Shamba Shape Up’s SMS service has received messages from over 70,000 viewers since it began in 2012, with the second and third series generating over 37,000 texts in just 26 weeks. Internet use is also rising—the Facebook page has 20,000 followers and the Africa Knowledge Zone 400,000 hits. So the audience is accessing the programme off air and online, too.

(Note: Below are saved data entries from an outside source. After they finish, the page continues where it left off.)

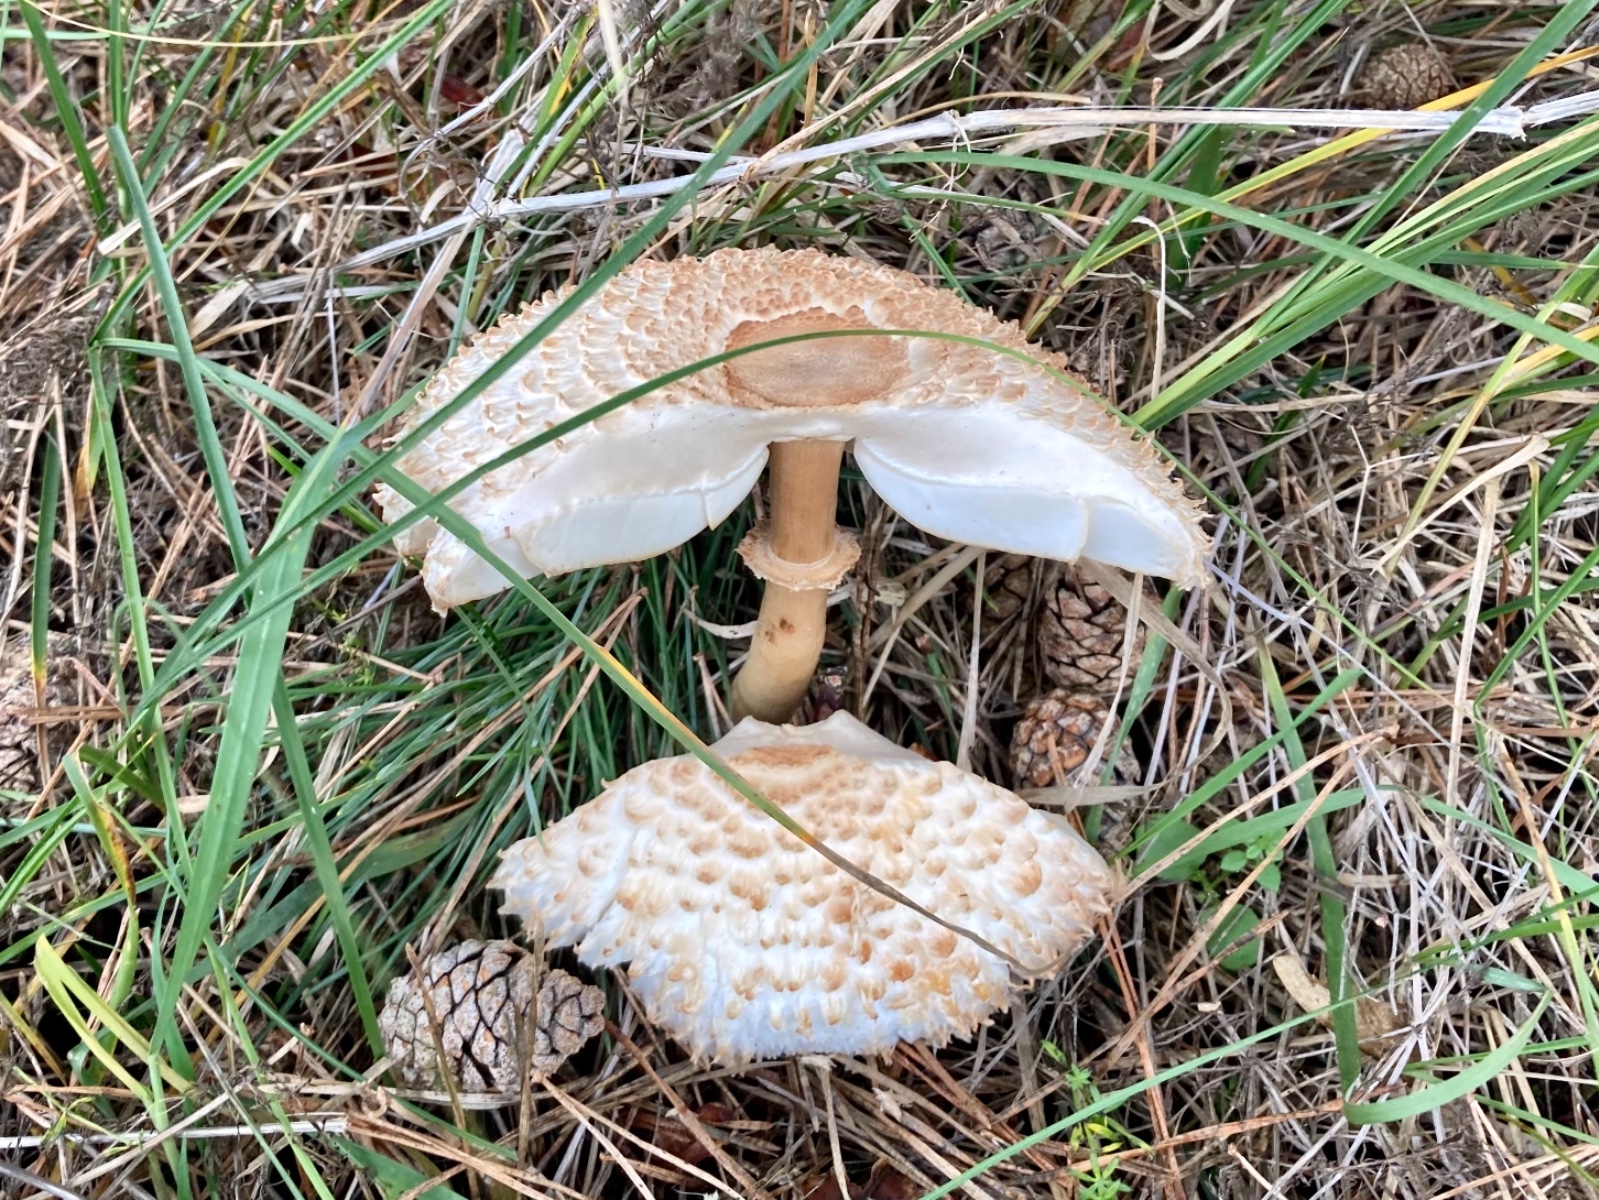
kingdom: Fungi
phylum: Basidiomycota
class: Agaricomycetes
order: Agaricales
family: Agaricaceae
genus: Leucoagaricus
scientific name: Leucoagaricus nympharum
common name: gran-silkehat
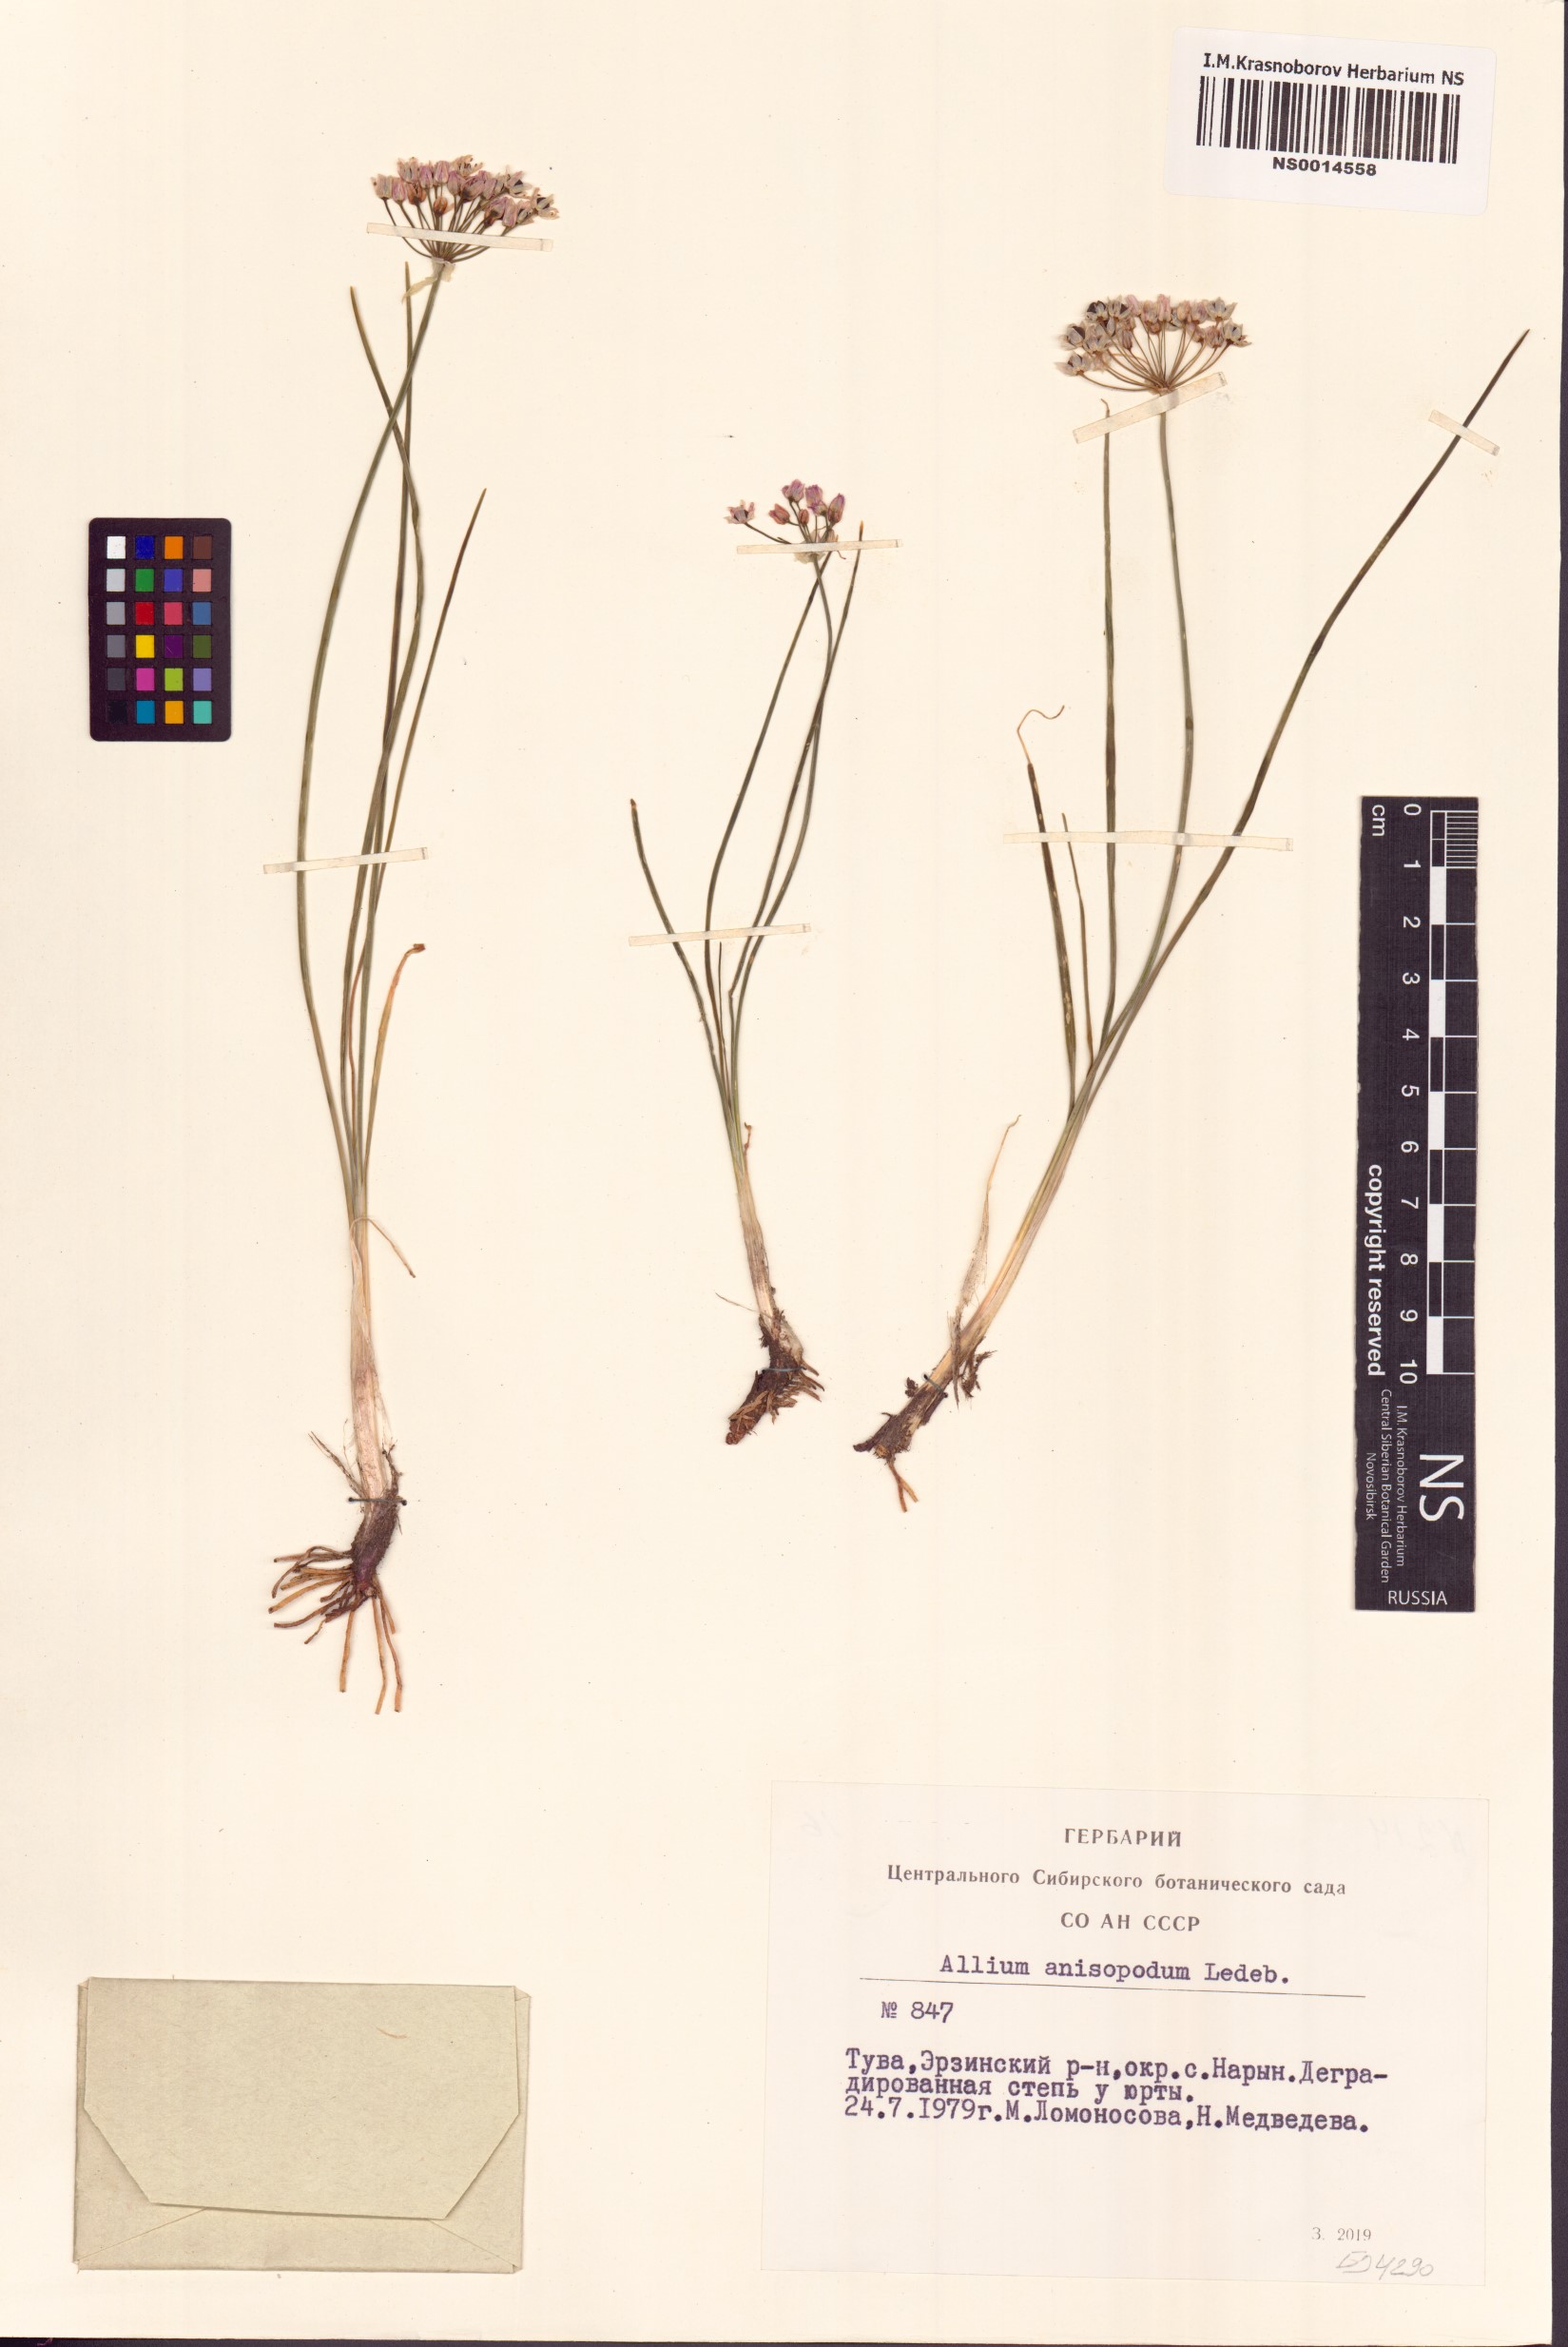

CGIAR scientists and development partners proactively engage with Shamba Shape Up. Parent company Mediae is expanding CSA platforms in East Africa by linking to their iShamba mobile, SMS and Internet services. For example, Shamba Shape Up undertook a study for the World Bank to evaluate how to improve risk management in agriculture in Kenya.

Key facts

  • Shamba Shape Up has over 9 million average monthly viewers.
  • In 2014, 42% of Shama Shape Up viewers (over 5.5 million) adopted new practices, boosting Kenya’s GDP by USD 24 million from productivity increase in maize and dairy.

Lessons: key elements of success

  • Dissemination of CSA information in a creative manner via television reaches a wide audience.
  • Bringing together a range of interactive formats, such as television, SMS, iShamba etc., gives farmers the ability to access, interact and ask questions regarding agricultural production, markets and seasonal forecasts.